- Petikan Teks:

━━━━━━

Keadilan legal atau keadilan moral.
Pidato berpendapat
bahwa keadilan dan hukum merupakan subtansi rohani umum dari masyarakat yang
membuat dan menjaga kesatuannya. Dalam suatu masyarakat yang adil setiap orang
menjalankan pekerjaannya yang menurut sifat dasarnya paling cocok bagiannya.
Pendapat pidato itu disebut keadilan moral, sedangkan sunoto menyebutkan keadilan
legal.
2.
Keadilan komutatif.
Keadilan ini bertujuan
memelihara ketertiban masyarakat dan kesejahteraan umum. Bagi Aristoteles
pengertian keadilan itu merupakan asas pertalian dan ketertiban dalam
masyarakat.
Keadilan dan
ketidakadilan tidak dapat dipisahkan dari kehidupan manusia kerena dalam
kehidupannya manusia menghadapi keadilan/ ketidakadilan setiap hari. Oleh sebab
itu, keadilan dan ketidakadilan menimbulkan daya kreatifitas manusia. Banyak
hasil seni luar dan imajinasi ketidakadilan, seperti seni drama, seni puisi,
novel, musik, film, filasafat, dan lain-lain.
Dalam kehidupan
sehari-hari sering terjadi orang “menghakimi sendiri”. Perbuatan itu sama
halnya dengan mencapai “keadilan” sendiri, yang akibatnya “ketidakadilan” bagi
yang “dihakimi”. Pada hakikatnya keadilan-keadilan tercipta mewujudkan
masyarakat yang adil, sejahtera, dan sentosa.
B. KEADILAN SOSIAL
Berbicara tentang
keadilan, kita ingat pada pancasila. Sila kedua: “ kemanusiaan yang adil
dan beradab”. Dan sila kelima: “keadilan sosial adalah langkah yang menentukan
untuk melaksanakannya indonesia yang adil dan makmur”.

━━━━━━

- Materi yang Ditampilkan:

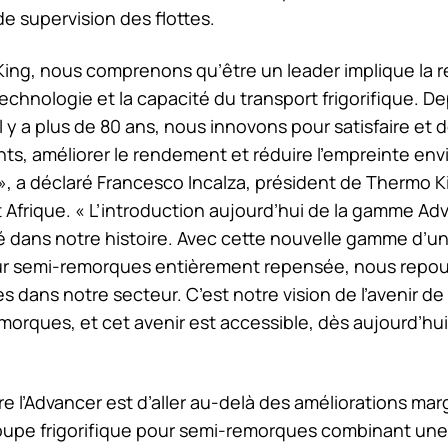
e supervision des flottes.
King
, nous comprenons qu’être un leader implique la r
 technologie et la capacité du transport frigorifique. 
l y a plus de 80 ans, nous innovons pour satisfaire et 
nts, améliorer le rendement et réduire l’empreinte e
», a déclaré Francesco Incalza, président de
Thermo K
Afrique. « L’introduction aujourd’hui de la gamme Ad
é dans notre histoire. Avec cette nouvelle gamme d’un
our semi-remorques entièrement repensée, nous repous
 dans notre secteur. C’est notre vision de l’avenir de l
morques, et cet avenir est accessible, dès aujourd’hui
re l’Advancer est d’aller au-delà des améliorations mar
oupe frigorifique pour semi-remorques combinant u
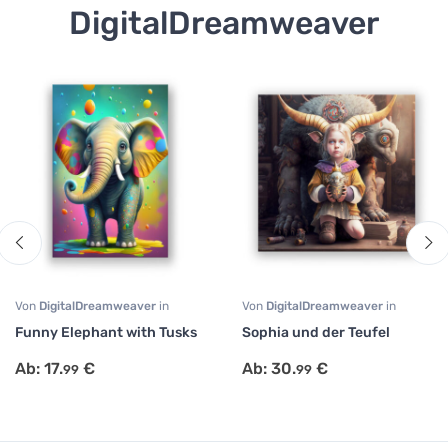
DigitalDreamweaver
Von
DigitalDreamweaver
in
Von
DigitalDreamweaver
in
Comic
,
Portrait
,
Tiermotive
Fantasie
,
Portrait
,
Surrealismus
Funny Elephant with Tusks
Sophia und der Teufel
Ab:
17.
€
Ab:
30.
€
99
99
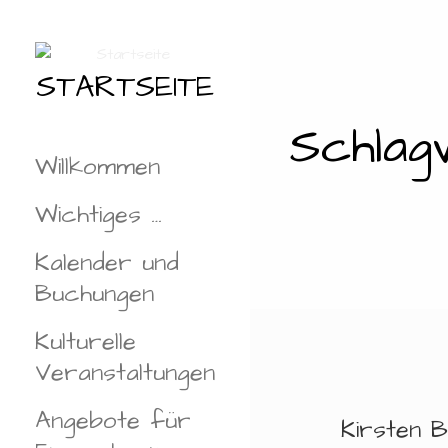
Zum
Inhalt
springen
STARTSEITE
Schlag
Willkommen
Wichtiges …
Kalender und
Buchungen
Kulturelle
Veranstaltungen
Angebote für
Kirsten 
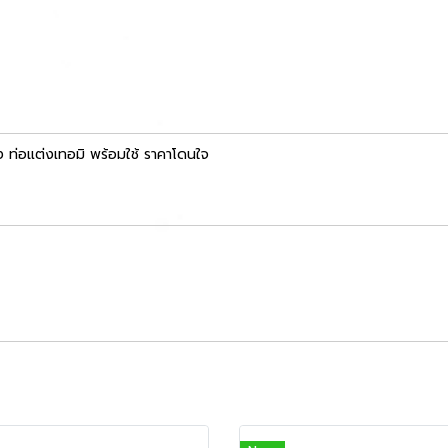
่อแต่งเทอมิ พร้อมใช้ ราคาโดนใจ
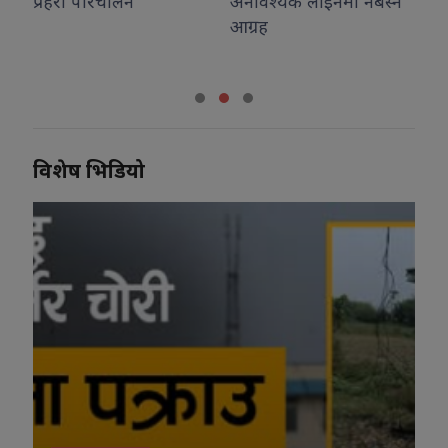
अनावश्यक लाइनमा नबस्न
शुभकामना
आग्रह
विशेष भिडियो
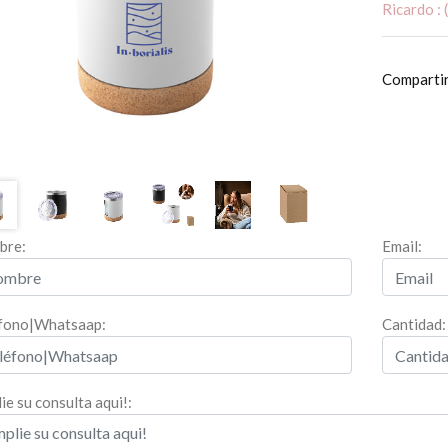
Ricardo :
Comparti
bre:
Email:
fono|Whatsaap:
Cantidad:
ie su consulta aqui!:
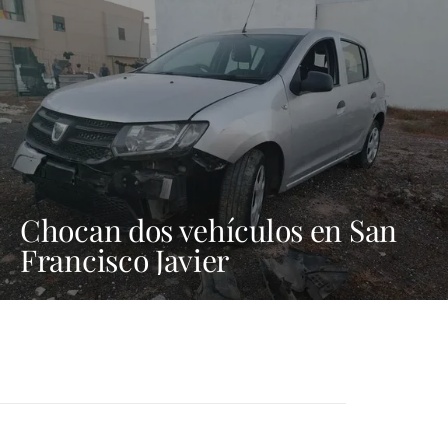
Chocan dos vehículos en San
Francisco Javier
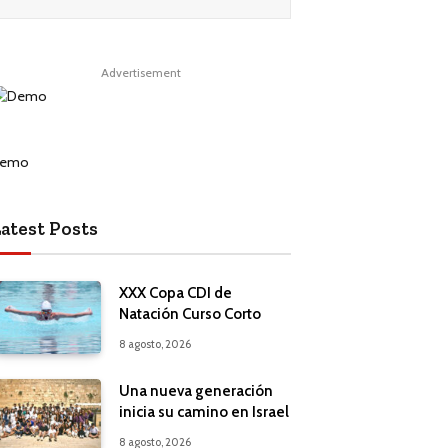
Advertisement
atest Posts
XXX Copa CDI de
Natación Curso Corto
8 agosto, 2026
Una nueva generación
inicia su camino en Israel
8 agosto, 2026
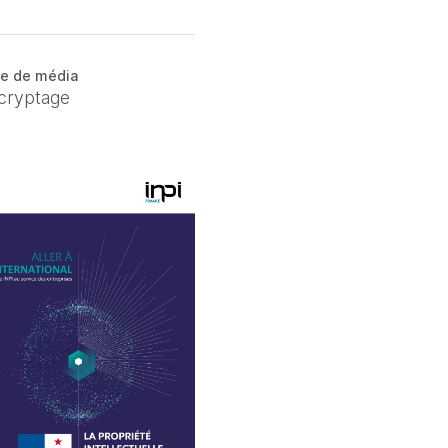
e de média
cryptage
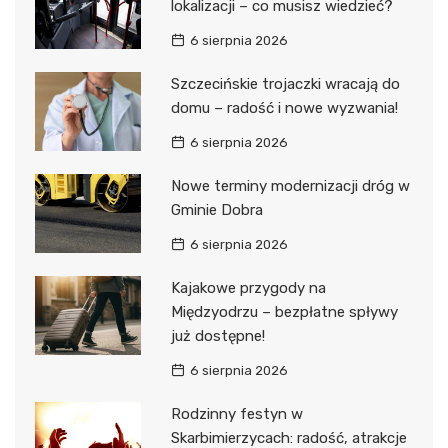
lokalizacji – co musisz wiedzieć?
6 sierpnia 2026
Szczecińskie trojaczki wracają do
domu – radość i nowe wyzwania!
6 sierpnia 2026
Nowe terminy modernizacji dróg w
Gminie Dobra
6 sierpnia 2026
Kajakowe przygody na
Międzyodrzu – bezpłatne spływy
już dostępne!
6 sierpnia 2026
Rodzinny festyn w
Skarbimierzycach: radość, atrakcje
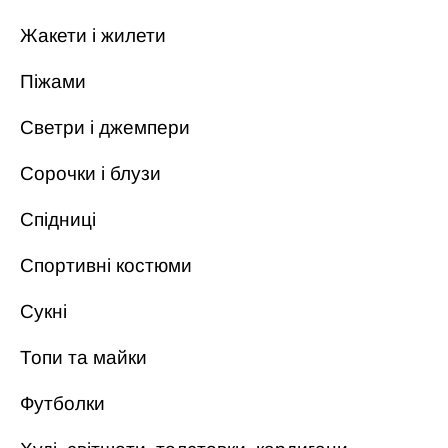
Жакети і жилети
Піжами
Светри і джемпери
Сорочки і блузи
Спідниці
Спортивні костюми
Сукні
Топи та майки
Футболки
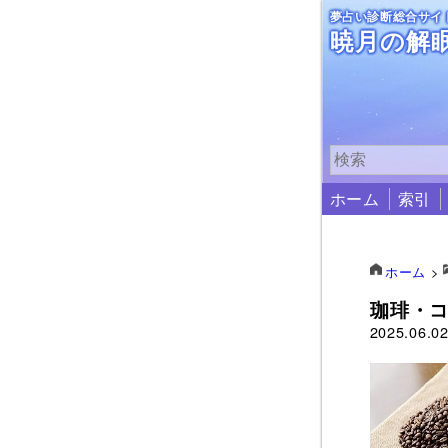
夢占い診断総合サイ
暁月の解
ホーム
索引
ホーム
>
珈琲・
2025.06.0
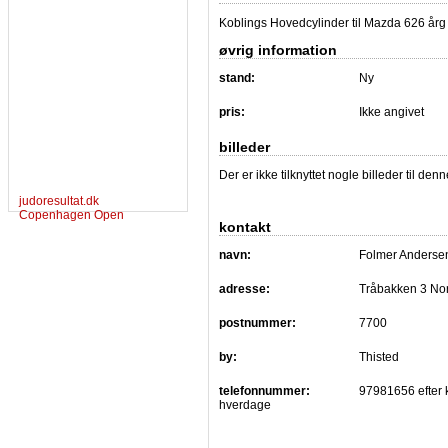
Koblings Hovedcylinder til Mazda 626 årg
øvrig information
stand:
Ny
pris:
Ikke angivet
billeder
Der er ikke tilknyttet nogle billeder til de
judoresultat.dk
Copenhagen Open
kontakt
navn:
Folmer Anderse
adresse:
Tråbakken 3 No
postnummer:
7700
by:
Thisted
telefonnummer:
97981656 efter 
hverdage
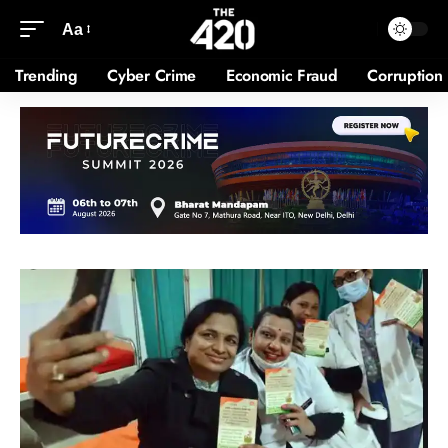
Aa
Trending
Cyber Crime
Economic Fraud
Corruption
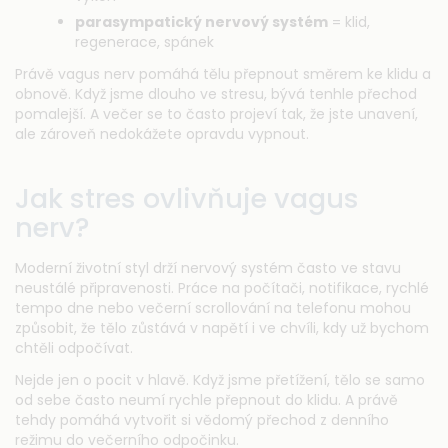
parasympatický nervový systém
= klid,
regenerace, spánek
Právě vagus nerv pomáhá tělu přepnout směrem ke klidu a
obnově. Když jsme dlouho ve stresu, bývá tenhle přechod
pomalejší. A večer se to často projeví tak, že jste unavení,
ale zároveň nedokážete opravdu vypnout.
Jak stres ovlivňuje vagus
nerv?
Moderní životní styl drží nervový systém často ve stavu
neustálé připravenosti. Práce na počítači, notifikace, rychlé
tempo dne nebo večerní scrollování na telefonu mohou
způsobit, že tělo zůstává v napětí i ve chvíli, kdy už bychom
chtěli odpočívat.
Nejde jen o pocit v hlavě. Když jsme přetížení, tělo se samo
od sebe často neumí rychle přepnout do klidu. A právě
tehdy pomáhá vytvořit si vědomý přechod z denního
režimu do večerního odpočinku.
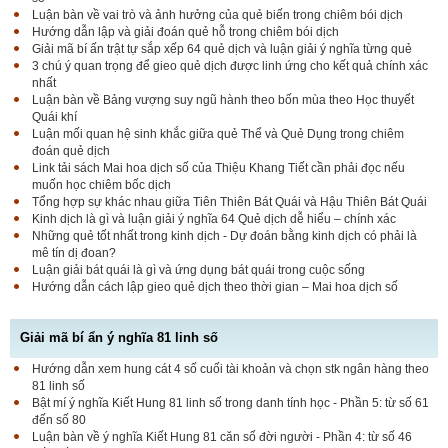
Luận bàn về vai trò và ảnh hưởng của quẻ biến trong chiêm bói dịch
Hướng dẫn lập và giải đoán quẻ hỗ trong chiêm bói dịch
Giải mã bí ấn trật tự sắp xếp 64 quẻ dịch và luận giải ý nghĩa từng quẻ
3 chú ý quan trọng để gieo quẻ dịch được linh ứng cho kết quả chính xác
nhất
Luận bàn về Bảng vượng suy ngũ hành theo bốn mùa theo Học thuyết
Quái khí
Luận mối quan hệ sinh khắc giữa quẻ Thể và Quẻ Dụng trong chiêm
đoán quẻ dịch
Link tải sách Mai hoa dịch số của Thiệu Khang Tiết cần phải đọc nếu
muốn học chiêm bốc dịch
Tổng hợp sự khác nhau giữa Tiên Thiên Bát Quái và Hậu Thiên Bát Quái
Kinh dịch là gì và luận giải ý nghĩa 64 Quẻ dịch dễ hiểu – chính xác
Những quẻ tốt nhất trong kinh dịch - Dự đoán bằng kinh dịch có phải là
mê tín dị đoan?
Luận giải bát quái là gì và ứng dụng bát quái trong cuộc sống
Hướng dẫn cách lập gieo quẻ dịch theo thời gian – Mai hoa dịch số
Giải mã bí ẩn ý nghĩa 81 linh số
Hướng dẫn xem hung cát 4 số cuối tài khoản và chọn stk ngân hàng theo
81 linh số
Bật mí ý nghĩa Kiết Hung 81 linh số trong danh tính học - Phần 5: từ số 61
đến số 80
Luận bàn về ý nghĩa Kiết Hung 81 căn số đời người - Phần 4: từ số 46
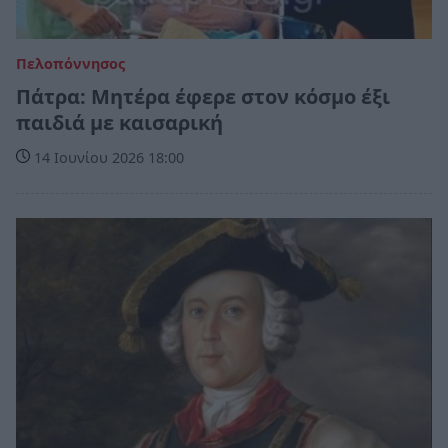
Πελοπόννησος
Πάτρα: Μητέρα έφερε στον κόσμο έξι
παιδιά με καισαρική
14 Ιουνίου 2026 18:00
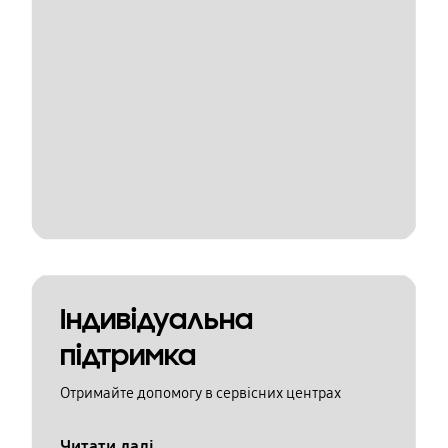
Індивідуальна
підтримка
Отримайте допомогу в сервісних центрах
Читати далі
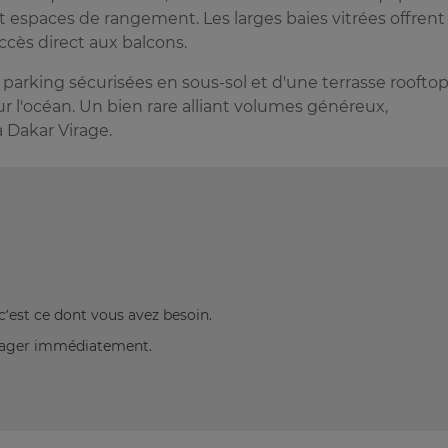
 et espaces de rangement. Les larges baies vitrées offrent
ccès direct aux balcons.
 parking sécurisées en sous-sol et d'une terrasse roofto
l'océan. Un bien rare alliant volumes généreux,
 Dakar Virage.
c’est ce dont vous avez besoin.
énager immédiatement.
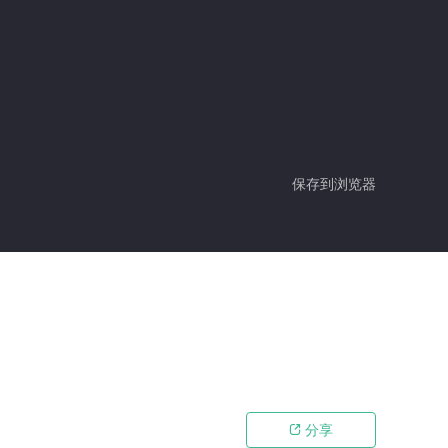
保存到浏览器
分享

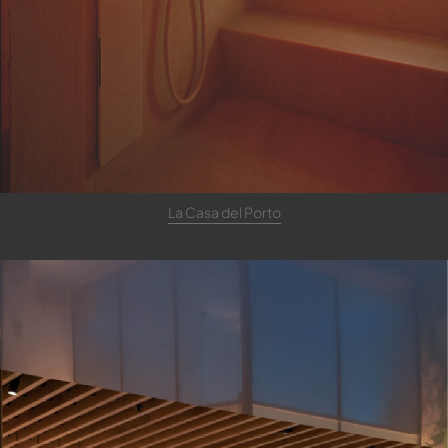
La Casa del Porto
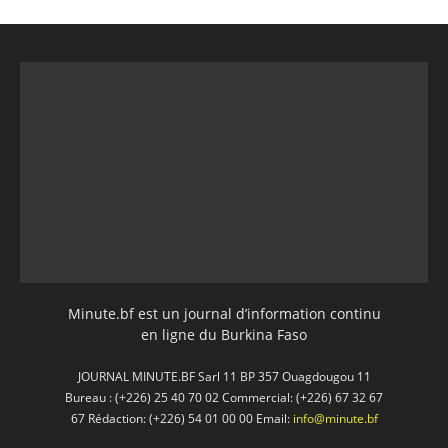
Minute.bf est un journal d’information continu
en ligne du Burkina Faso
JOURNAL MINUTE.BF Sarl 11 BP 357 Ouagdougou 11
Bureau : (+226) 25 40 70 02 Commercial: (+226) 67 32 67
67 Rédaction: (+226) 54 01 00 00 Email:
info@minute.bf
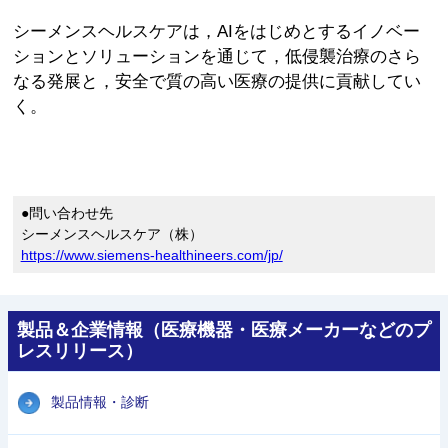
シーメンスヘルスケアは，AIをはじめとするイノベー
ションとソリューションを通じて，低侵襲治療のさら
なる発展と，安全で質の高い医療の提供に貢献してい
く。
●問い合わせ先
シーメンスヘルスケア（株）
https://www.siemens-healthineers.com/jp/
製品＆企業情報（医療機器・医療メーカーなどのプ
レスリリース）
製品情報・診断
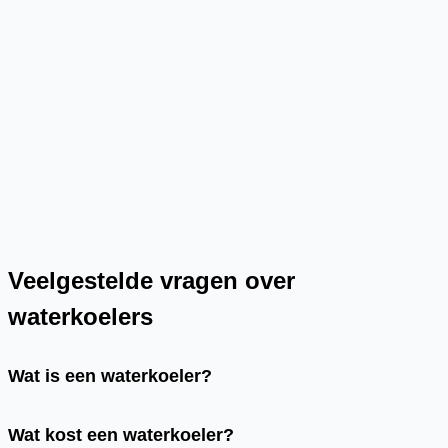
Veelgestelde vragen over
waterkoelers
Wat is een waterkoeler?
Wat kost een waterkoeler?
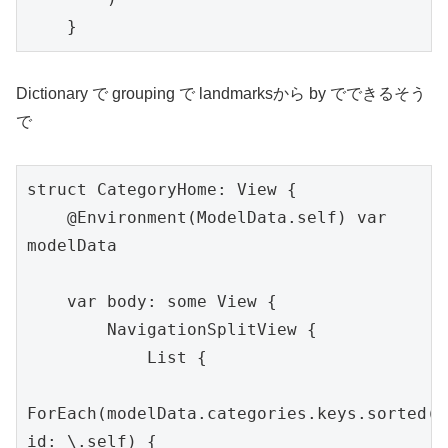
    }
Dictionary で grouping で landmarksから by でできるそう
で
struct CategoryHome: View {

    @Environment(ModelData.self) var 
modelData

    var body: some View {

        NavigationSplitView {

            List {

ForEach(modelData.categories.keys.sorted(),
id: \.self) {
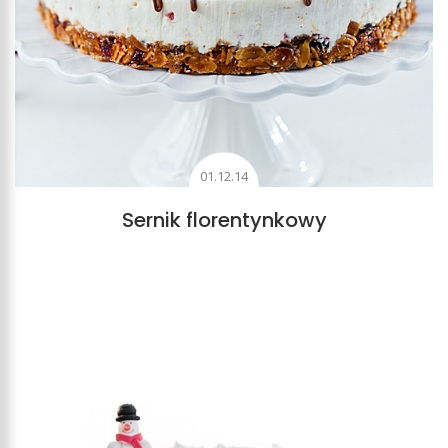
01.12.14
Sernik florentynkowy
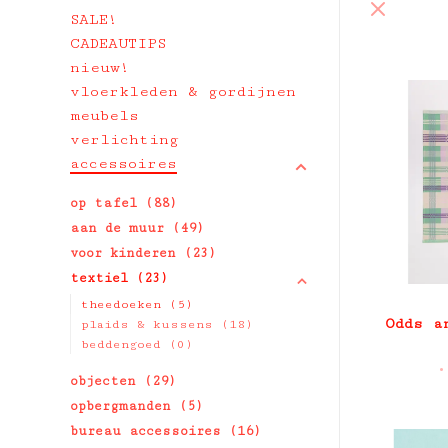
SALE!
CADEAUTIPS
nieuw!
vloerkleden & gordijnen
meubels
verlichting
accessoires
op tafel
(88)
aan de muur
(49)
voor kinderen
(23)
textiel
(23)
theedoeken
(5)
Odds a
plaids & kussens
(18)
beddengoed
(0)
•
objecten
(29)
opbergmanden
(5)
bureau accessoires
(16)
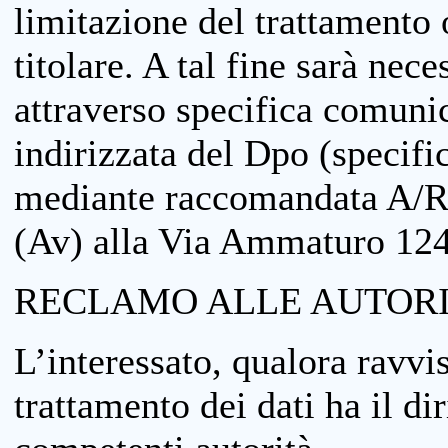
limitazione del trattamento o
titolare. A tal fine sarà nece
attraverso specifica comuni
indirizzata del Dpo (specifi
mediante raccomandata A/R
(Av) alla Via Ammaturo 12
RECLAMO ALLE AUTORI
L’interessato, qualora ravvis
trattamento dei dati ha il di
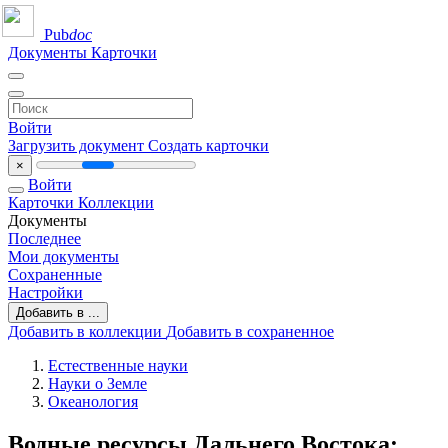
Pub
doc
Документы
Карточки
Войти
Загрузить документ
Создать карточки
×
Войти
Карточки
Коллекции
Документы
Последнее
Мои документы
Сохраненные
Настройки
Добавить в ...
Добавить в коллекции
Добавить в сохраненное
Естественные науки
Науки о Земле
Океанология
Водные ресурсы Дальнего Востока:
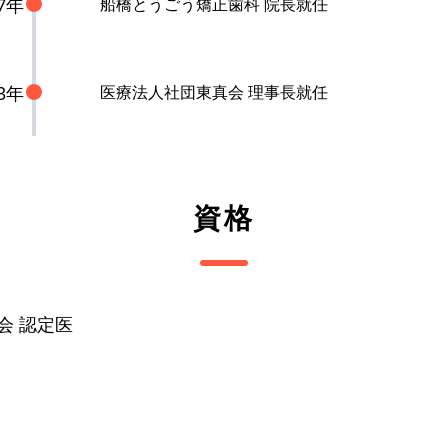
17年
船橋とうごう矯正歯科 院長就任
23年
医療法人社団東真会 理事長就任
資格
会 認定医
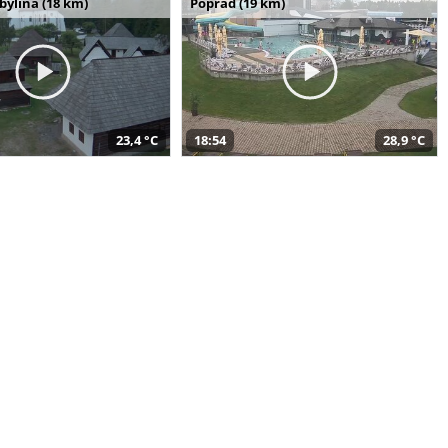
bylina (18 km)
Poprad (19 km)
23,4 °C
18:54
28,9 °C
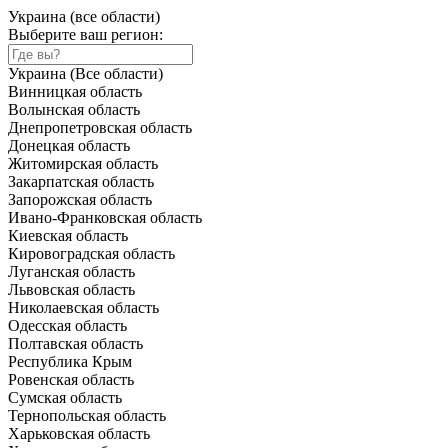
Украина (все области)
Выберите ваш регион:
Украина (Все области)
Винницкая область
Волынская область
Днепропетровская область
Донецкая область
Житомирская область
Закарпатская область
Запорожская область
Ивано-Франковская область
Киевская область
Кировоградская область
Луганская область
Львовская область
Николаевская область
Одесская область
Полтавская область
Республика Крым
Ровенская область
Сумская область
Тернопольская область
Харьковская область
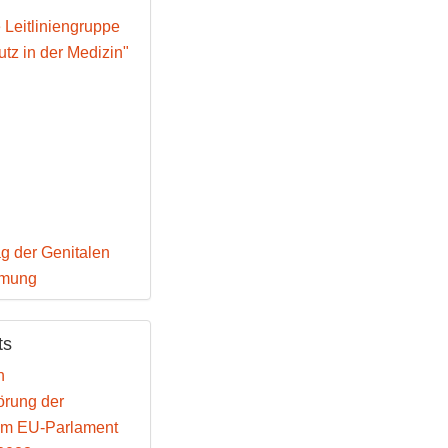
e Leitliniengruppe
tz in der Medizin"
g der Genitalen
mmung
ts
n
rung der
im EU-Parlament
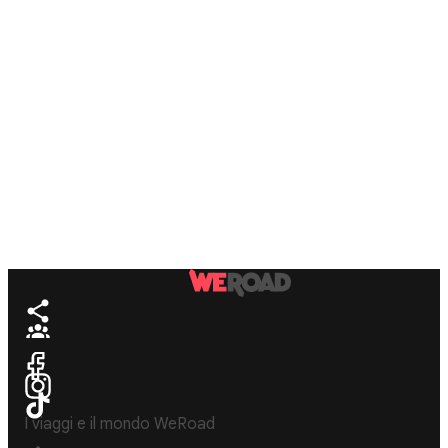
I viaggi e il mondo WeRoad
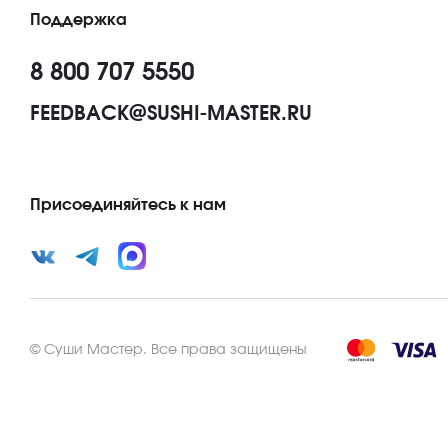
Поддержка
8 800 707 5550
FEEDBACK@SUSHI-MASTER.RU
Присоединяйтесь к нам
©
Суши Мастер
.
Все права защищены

━━━━━━

- Petunjuk Tugas:
Salin bagian teks tentang keadilan dari "Dalam kehidupan" sampai "sejahtera, dan sentosa.", lalu ganti "sentosa" dengan "damai".

- Jawaban Tugas:
Dalam kehidupan
sehari-hari sering terjadi orang “menghakimi sendiri”. Perbuatan itu sama
halnya dengan mencapai “keadilan” sendiri, yang akibatnya “ketidakadilan” bagi
yang “dihakimi”. Pada hakikatnya keadilan-keadilan tercipta mewujudkan
masyarakat yang adil, sejahtera, dan damai.